Some booster background

7 a.m.: Good morning.

In order to understand today’s discussions, a bit of a vaccinology primer might be helpful.

Vaccines teach the immune system to recognize disease threats. They do so in a variety of ways, for example by injecting into our systems killed viruses or genetic coding that will prompt our cells to pump out versions of a protein found on the surface of a virus, triggering production of immune weapons that specifically target that particular threat.

Most vaccines are given in a series of two, three, or more shots. The first primes the immune system to recognize a threat; the subsequent shot or shots boost that initial response to generate (hopefully) long-lasting protection.

It’s not uncommon to space the first and the last shots in a series over several months.
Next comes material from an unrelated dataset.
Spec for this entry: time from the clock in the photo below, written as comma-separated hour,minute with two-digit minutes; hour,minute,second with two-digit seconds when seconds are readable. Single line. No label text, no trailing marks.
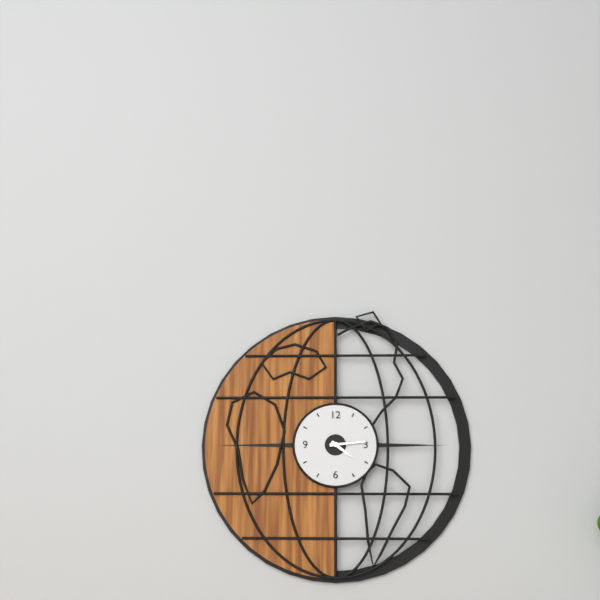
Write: 4,14
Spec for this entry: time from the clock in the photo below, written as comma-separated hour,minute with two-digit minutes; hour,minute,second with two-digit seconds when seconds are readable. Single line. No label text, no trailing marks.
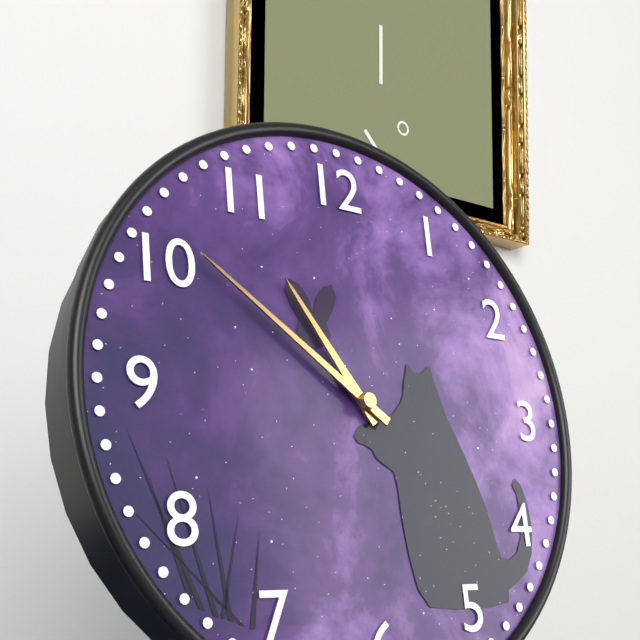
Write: 10,51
But both Pfizer and Moderna spaced their jabs out over a tight interval — three and four weeks, respectively — to try to vaccinate people quickly in the face of the pandemic threat.

Evidence from the United Kingdom, which used longer intervals between shots, suggests that a vaccinology truism — a longer interval is a more effective interval — probably is true here as well.

Experts argue about whether a booster is needed now. But most believe one may eventually be needed. And most acknowledge that people who get a third shot of the mRNA vaccines will have better, more long-lasting protection.

“I think having a late boost is going to make this a much better vaccine,” Barney Graham, who designed the structure for the vaccines made by Moderna and a number of other producers while he was deputy director of the Vaccine Research Center at the National Institutes of Health, said in a recent interview.

“Giving a boost to people would make them more protected and would reduce transmission. Now the question, I guess, is do you need to boost and what incremental value is there in boosting? Or do we have enough memory and a rapid enough … response that we’d be protected relatively well? And honestly, as the viruses are evolving and making more rapid transit from the upper to lower airway, I’m not sure the memory we have is going to be sufficient.”

As the last part of Graham’s remark implies, much of the thinking about the need to boost is steeped in the disquiet generated by the Delta variant — a highly transmissible form of the virus that has swept the globe in recent months.

At 68, Graham said, “I don’t know how well I would do if I get exposed to the Delta virus.” He added: “What I know is that the boost would work. We know now in humans and animals that a boost really pushes the antibody levels even higher than they were after the second dose.”

As for the WHO’s argument that a third dose for Americans delays first doses in low-income countries, Graham proposed a different way of thinking about the issue. If these vaccines truly are three-dose shots — if the third dose is critical to getting lasting protection — the world needs to know that, he said.

But Paul Offit, director of the Children’s Hospital of Philadelphia’s Vaccine Education Center and co-inventor of the rotavirus vaccine, has publicly stated he thinks it’s premature to be giving all adults booster shots at this point.

Offit is on VRBPAC. He’s unlikely to bite his tongue here.